Wouldn't that be great if it did?  If just buying the book telling you how to have a flat belly in 30 days did so starting from the day you bought it?  Or the one telling you how to choose the perfect mate allowed the aura around your Forever Guy to be visible to you... a beacon of light leading you to each another.  I mean seriously... imagine buying the book helping you to get organized and then when you get home BAM!  You walk into a perfectly Martha Stewarted house.  Yeah, that would be awesome.  But... that's just not the way it works.  You have to read the books.  Did you hear that?  You have to read.  The books.  To know what they say.  Dang, I KNEW there was a catch!

It's not that I'm against reading - I love to read!  My reading level was always advanced when I was a child, and something I spent a lot of time doing.  My mom would lift both my head and my sister's head so she "could remember what our faces looked like" and not just see the top of the heads.  With my lifestyle these days I tend to buy books (the non-helpful kind... just for fun) and save them till I know I have a block of time where I can dedicate myself to being absorbed by the author's story.  There's nothing better than being totally immersed in a plot and the characters and losing yourself in the pages... now THAT I love.  The only problem is the life of a single mom doesn't really lend itself to luxuriously lying about the place, reading at will while popping bon-bons.  Maybe someone will write a self help book for my washer, dryer and dishwasher that will give me the freedom to adopt the lifestyle I so long for.  I just have to teach those suckers to read, now that I've disproven that whole "osmosis" thing.  ; )

One of the books I'd been saving for a free patch of time is the third and final book in the "Matched" series.  My kids were going to be with their dad for two weeks and with so much free time I knew I could jump on in.  I hadn't read the first two for awhile, so I reread those and then started reading the third one, "Reached."  Now, I'm a fast reader, and have a tendency to blow through books quickly and rarely take longer than a day or two to read a novel.  For some reason I went much more slowly with this last one and would read a chapter or two and then put it down.  I think deep down I didn't want to say goodbye to the series and see the end.  For whatever reason, I didn't finish the book till today.  It's a great series and a great final book and I do believe we'll see this series on the movie screen.
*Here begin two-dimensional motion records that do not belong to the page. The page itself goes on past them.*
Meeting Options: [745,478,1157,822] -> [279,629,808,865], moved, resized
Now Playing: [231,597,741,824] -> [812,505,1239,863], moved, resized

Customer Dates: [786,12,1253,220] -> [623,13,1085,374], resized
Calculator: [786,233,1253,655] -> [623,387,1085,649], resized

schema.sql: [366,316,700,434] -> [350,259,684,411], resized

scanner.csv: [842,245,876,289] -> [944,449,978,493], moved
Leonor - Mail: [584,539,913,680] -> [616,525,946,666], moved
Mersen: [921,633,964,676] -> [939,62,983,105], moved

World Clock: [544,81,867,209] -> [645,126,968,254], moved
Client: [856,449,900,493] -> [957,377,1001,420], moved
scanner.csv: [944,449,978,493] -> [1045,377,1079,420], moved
As it turns out, most self help books don't get made into movies... who's really going to watch a movie with Dr Phil talking about "Relationship Rescue" (got rid of that one at my last garage sale) or "Who Moved My Cheese?"  I imagine a fair number of people would buy the ticket expecting a cartoon about a cheeky mouse who just can't remember where he left that silly piece o'cheese and the ornery friends of his giggling as they watch him search for the cheese they've moved.  Yeah... no.  One exception was "He's Just Not That In To You," 1) a book I read and actually DID get a lot out of and 2) a movie that really and truly didn't have much more to do with the book than share a title.  Other than that, no other self-help-books-turned-movie come to mind, altho there's prolly at least one.  Prolly.

As I was  nearing the end of this recent book,  a couple lines really struck me.  One of the characters has lost her true love and is allowing herself to fall in love with someone else.  Her new partner is reflecting on the fact that she shut the whole world out to allow love the first time just to lose him.   He says, "The amazing thing is she's not afraid to do it again.  When we fall in love the first time, we don't know anything.  We risk a lot less than we do if we choose to love again,"  Reached, 2012  Man... do I love that.  How true is that?  I read it over a few times to fully absorb it.  It explains so much about why people are scared to allow themselves to fall in love and be vulnerable to people as they get older.   It truly captures that loving someone and allowing them to love you is a risk and one that's harder to take when the sting of lost love is not so far in the rearview mirror.

Is this the most important lesson I've learned from a book?  No, I can't say it is.  It's hitting close to home considering some of the relationships I've been through in the last few years... but it's not the biggest life lesson I can think of.  However, beyond the fact that it's relevant and timely for me is the fact that I found it in a place I wasn't even looking to find anything.  My expectations for the book were that I would be entertained.  It was fluff, a mental dessert for the end of the day when I'd gotten all my chores done.  The fact that this gem was in hidden in the depths of this fictional book is something I find really cool.  I just may have to redefine what constitutes a self help book, because this has done WAY more for me than "Men Are From Mars, Women Are From Venus." Now that I mention it, I never did find out what the differences are between the two planets.  I better stick that one in my bag and give that osmosis theory one more shot.  Or not.